Northwestern Events Calendar

Nov
12
2014

Comfort Women: WWII Sex Slaves, History, Legacy, and Impact on East Asian Relations

When: Wednesday, November 12, 2014
7:00 PM - 8:30 PM CT

Where: Harris Hall, Rom 108, 1881 Sheridan Road, Evanston, IL 60208 map it

Audience: Faculty/Staff - Student - Public - Post Docs/Docs - Graduate Students

Contact: Krzysztof Kozubski  

Group: Buffett Institute for Global Affairs

Category: Lectures & Meetings

Description:

Comfort Women: WWII Sex Slaves, History, Legacy, and Impact on East Asian Relations

Bonnie Oh, Georgetown University

Bonnie Oh is a retired Distinguished Professor of Korean Studies at the Walsh School of Foreign Service. She has written extensively on issues relating to not only Korea but the wider Northeast Asia region. She is a sought-after speaker on the Comfort Women and other subjects on Korean history.

About the Lecture

The phrase, “comfort women” is a euphemism for sex slaves of the Japanese military during WWII in Asia. As the former Secretary of State Hillary Rodham Clinton said in 2012, “comfort women” is too kind an expression for the estimated 200,000 teenage girls and young women who were forced into military sex slavery.

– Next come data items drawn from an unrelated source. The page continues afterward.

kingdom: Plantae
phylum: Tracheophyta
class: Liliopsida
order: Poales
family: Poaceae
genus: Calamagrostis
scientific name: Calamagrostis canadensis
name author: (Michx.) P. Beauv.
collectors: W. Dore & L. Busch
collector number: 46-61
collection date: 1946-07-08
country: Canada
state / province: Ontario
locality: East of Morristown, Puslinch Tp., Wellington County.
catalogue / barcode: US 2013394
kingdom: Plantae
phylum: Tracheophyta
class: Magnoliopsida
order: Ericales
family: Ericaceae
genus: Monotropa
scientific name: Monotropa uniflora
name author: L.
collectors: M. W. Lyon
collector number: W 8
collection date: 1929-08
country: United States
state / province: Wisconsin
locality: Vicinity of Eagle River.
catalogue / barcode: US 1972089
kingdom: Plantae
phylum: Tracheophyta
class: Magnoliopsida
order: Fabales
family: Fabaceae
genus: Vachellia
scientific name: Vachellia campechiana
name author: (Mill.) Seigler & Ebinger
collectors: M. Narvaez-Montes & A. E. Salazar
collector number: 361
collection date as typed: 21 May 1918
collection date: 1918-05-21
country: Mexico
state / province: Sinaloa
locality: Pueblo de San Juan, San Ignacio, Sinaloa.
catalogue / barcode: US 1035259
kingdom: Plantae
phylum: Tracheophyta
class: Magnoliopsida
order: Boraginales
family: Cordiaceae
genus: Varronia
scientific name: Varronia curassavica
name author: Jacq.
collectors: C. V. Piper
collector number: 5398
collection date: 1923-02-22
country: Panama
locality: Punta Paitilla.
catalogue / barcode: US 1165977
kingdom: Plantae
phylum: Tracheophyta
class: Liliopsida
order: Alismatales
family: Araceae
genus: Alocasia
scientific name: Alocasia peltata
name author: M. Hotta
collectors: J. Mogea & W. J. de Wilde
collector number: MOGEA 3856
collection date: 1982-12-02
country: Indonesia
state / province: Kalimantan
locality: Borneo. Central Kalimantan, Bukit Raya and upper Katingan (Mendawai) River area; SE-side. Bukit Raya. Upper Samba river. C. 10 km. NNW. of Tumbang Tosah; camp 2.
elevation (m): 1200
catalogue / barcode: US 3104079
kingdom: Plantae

The women were from all over Asia: China, Taiwan, the Philippines, Indonesia, as well as New Zealand and Australia, but 80% of them were Korean. At present only 53 of over 250 registered comfort women in South Korea are still living, hoping for the day they receive an official apology or official compensation from Japan.

The current conservative Japanese government continues to deny the official involvement in creating the system, the coercive nature of the recruitment of women, and the veracity of their story. Such statements by Japan, the perpetrator of the war crime, are threatening the peace among its neighbors, South Korea and China.

Although the number of survivors are dwindling and their years on this planet are numbered, their legacy lives on -- as our continuing struggle for human and women’s rights, for correct historical records for the posterity, and for fostering amicable relations in the Northeast Asian region.